- Tarefa do exercício 1 -
Copie do artigo sobre Lula o trecho que começa nas palavras "Trata-se também de" e termina depois de "(Não há alternativa).".
- Tarefa do exercício 2 -
Prossiga com o artigo sobre Lula logo após a última frase mostrada.
*** Texto extraído ***
Escolhido presidente honorário da juventude do Partido Trabalhista inglês, o líder brasileiro passou a ser preso político por comprovar que outro mundo é possível

por Márcio Venciguerra

Nesta semana, a seção de jovens do Partido Trabalhista inglês nomeou Luiz Inácio Lula da Silva como seu presidente honorário. Não se trata de uma honraria personalista, como podem pensar alguns ao ver a nota do Young Labour, que o coloca na boa companhia de Marcos Ana e Nelson Mandela. “Lula é uma figura imponente do movimento trabalhador mundial e um ataque a ele é um ataque a todos os socialistas e democratas em todo o planeta”, diz a nota dos jovens trabalhistas ingleses. “Ele deve ser libertado”.

A escolha de Lula pela juventude trabalhista é mais um sinal de repúdio à terceira via, de uma Inglaterra que finalmente começa a retroceder nas privatizações de serviços públicos da Era Neoliberal (dos primeiro ministros Thatcher, Blair, Brown et caterva).

Trata-se também de adesão ao movimento brasileiro que, na virada do século, dava ao planeta a única bravata socialista a se opor à TINA – a palavra de ordem do consenso de Washington, abreviação de uma frase atribuída a Margareth Thatcher: “There Is No Alternative” (Não há alternativa).

Tem alternativa sim, Washington, já que “Outro Mundo é Possível”.

Logo após ser eleito pela primeira vez, em 2003, o presidente Lula foi ao Fórum Social Mundial, para comemorar a faixa com os seus amigos que reforçavam esse bordão anti-TINA.  

Em seguida, Lula deixou o verão gaúcho, para ir visitar os militantes da internacional capitalista, encastelados no inverno suíço. Pragmático, sem perder a ternura, justificou a ida ao Fórum Econômico Mundial ao se assumir como o maior caixeiro viajante do Brasil. Atividade econômica seria necessária para distribuir renda e acabar com fome.
*** Entradas ***
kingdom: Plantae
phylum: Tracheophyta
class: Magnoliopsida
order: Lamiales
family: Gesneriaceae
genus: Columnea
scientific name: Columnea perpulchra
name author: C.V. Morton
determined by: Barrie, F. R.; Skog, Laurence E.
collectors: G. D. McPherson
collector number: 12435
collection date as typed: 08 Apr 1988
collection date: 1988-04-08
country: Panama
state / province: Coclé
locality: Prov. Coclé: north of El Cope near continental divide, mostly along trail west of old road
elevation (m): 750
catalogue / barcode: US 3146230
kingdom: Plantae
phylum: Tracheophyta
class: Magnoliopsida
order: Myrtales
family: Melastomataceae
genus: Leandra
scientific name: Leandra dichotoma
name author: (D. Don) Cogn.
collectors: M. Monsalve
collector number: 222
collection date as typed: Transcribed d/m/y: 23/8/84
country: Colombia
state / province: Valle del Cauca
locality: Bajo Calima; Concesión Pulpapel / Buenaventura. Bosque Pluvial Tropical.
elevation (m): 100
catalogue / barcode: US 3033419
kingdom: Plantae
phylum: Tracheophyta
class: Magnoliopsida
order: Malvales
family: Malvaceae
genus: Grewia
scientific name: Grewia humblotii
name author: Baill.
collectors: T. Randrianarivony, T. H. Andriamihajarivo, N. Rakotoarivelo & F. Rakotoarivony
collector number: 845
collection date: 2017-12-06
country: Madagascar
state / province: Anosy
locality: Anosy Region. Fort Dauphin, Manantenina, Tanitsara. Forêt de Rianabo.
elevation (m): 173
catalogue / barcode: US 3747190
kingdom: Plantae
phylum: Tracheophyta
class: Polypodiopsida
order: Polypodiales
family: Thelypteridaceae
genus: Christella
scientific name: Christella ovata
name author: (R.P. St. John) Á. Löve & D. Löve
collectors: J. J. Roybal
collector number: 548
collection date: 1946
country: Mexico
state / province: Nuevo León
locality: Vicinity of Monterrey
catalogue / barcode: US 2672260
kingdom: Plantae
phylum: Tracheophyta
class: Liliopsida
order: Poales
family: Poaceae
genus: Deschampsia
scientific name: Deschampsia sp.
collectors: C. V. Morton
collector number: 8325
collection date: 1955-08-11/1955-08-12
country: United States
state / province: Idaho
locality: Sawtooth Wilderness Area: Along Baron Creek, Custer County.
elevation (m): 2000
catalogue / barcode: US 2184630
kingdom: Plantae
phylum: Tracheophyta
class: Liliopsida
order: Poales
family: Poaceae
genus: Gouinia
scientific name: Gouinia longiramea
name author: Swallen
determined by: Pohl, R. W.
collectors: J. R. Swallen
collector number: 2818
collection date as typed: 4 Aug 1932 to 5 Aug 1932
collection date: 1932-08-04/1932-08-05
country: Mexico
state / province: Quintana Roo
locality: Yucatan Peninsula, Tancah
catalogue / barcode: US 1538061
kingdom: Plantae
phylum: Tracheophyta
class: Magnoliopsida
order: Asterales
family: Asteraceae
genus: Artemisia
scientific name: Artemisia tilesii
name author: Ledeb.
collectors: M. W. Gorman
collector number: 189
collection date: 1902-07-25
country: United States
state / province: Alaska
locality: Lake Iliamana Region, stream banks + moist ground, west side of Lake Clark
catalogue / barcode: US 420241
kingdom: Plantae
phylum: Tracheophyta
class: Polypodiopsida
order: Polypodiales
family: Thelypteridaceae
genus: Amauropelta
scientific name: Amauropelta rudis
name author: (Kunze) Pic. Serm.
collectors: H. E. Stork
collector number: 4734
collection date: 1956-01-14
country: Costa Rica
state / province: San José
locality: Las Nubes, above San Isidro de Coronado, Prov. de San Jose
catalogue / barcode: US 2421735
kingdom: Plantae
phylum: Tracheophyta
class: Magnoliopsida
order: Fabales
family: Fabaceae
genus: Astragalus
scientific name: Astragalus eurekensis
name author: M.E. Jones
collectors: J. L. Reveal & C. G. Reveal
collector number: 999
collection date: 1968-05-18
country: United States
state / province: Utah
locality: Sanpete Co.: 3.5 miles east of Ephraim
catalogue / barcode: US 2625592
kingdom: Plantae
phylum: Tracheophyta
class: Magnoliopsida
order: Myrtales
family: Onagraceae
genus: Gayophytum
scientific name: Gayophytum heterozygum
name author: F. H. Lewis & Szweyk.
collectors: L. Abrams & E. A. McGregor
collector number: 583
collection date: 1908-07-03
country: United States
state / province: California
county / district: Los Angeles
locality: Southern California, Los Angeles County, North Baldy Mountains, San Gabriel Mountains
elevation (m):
***
- Resultado do exercício 1 -
Trata-se também de adesão ao movimento brasileiro que, na virada do século, dava ao planeta a única bravata socialista a se opor à TINA – a palavra de ordem do consenso de Washington, abreviação de uma frase atribuída a Margareth Thatcher: “There Is No Alternative” (Não há alternativa).

- Resultado do exercício 2 -
E, é claro, Lula aproveitou para provar o quanto era capaz de dialogar. Ele se vangloriou, à época, de ser “o único ser humano” capaz de ir às principais reuniões das duas maiores utopias em conflito. E, ainda por cima, ser recebido como estrela nas duas.

Não ficou só na conversa. Nos anos seguintes, o Brasil deu o mau exemplo de matar a fome e mostrar ao mundo como isso é possível. Zerou a miséria, mesmo quando o Hemisfério Norte chorava pitangas da crise financeira e imobiliária, com o programa Brasil Carinhoso.

Lembrar-se desse tempo não é bom só para incutir algum otimismo. É fundamental também para entender o jogo hoje, quando quase ninguém mais acredita piamente em TINA.

O tsunami de 2008 tirou a razão dos mercados, mas não seu poder. Os bancos aumentaram a dívida pública dos países ricos e os mergulhou nas políticas de austeridade. Ao invés da regulamentação do financismo, houve um arrocho global sobre a classe trabalhadora. Continuam pedindo sangue, suor e lágrimas.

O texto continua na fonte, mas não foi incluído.